My husband says I’m a writer, but I don’t believe him…
Just some thoughts on How To Manifest Your Goals
Every week I read posts from great writers, amazingly talented, gifted, and incredible writers here on Substack and I do not even come close to producing the gorgeous offspring that these writers make with their combinations of words. They light up my week and inspire tidbits of magic to come out of me, like a green magician trying to light a candle with their mind and only producing flickers of flame compared to their roaring fires. These are TRUE writers, not me--and yet my husband says I’m a writer, or at least an author because I write every day. I also write about Astrology every day, but that doesn’t instantly make me an astrologer.
What I do know to be true is that I am a struggler, a fighter, a mother, and a hoper…I struggle through the writing process like a slug on the edge of a dish of salt; I fight through writer’s block and the land of “what is that word that means xyz” like a person accidentally walking through a spider web; thankful there was nobody home— that time! I mother the best that I can, and hope often, like a Disney princess always wishing on a star, or more precisely, a planet—literally.
But recently something magical is happening…I think I am falling in love, with words— their melodies, their shapes, their movements, and the way they can conjure up images in my mind or smells in my nose, tastes on my tongue, and butterflies in my stomach. Who are these words, that mesmerize me so much and make me feel like a love-crazed teenager, fraught with lust and longing? Does this crush on words make me a writer? Definitely, positively, absolutely, not. If it’s not love that makes you something then what is? Dedication, praxis, recognition?
My husband says I’m a dancer, but I don’t believe him…
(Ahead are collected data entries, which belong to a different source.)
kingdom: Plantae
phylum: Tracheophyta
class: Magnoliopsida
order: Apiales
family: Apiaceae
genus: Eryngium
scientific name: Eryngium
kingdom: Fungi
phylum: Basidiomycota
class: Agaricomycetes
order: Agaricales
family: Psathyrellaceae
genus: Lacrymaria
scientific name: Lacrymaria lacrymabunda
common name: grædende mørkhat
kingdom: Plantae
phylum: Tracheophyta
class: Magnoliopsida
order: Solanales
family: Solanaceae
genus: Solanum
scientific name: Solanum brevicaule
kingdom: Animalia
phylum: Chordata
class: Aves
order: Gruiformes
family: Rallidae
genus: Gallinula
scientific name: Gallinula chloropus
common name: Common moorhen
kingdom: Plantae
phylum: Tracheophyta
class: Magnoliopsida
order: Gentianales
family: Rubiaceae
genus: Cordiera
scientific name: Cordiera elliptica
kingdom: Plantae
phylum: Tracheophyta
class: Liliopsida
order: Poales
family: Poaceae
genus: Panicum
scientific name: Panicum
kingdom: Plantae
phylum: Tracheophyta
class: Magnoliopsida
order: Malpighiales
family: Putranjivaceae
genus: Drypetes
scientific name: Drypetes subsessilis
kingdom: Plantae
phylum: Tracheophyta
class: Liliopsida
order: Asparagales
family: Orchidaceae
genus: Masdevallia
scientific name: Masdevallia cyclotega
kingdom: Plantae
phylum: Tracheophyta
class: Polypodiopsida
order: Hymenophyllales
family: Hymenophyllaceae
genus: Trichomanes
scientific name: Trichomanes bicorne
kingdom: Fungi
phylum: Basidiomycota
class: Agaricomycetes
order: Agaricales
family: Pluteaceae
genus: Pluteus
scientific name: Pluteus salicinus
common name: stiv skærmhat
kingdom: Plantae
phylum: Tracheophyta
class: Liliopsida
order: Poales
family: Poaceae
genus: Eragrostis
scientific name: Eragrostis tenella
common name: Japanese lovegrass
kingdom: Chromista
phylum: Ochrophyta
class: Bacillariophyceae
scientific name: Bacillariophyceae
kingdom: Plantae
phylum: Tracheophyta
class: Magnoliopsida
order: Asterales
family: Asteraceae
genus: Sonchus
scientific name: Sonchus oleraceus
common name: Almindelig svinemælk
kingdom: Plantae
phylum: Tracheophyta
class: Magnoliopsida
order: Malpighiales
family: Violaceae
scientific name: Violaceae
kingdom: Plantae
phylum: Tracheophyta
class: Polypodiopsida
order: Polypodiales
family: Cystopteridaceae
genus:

Every week I take a ballroom dance class with great dancers, amazingly talented, gifted, and incredible dancers. I try to mimic their moves, the way they arch their backs, point their toes and roll their hips. I feel like a chicken trying to be a peacock with some delusion that I could be the next ugly duckling turned swan story.
But I keep trying, just like I keep writing, and studying astrology because someday I will break through the hard ground like a plant sprouting its cotyledons and turning them up toward the light, some day all of the potential energy that is just beneath the surface will emerge and expose itself to the world, and each struggle to break through, each fighting leaf tip that exposes itself, each mothering instinct to shelter these fragile little solar panels, and each hope that is anchored in a belief that I will indeed make it, will all be worth it.
Maybe one day I will wake up and believe my husband, who’s been telling me all along what he sees that I fail to see. But, isn’t that how growth is, anyway? Just one day you look down and you’re taller, stronger, and more capable of reaching the shelves you used to have to climb on the counter to reach.
We never notice when we are growing or getting better at something—only once it makes a difference do we notice our achievements, when we literally are looking at the world from a different mental or physical space.
They say that that is the key to manifesting—pretending you are already there, an incredible writer, an amazing dancer, a famous astrologer, grown-up and tall enough to reach the top shelf before you really can. Is this true? Is this the secret to manifesting our goals?
Does a sapling pretend it is a tree in order to become one, or is it already written in its design? And one would argue, that this is too small a thought, that it only pertains to our physical bodies, like how we are designed to grow from babies to adults and so on.
But if life is a hologram, then our potential would be visible in every stage, every thread of the tapestry that weaves the scenes together, wouldn’t it?
Aren’t we always exactly as we are supposed to be at all moments?
And just like a sapling we reach toward the light, fighting for our space amongst the other baby trees, baby writers, and baby dancers, reaching for the top of the canopy, top of the chart, or top of the class, unhappy with our present moment. Yet, without this temporary unhappiness, we wouldn’t push ourselves to be better—we need this in order to even recognize when we’ve grown! Without unhappiness, we wouldn’t understand what it felt like to be happy.
This duality is necessary to fuel wishes, otherwise, we wouldn’t even know what to wish for because we would already be a writer, a dancer, an astrologer, and tall enough to reach high things without help! Maybe instead of pretending we are something we are not, the key to manifesting our dreams comes from embracing our own reflections as every-changing forms and being curious and excited about each new stage—like the Moon seeing herself for the first time in a still pond, and asking, “Who are you now, dear one?” And truly, really truly, being willing to see the beauty of every phase, like an attentive husband encouraging his wife.
Be open to the outcome of YOU.
(Happy Sun trine Jupiter from a Sagittarian native with a First Quarter moon, LOL! *wink *wink)
Written like a writer. Keep doing what feeds your soul. Enjoy your love affair with words!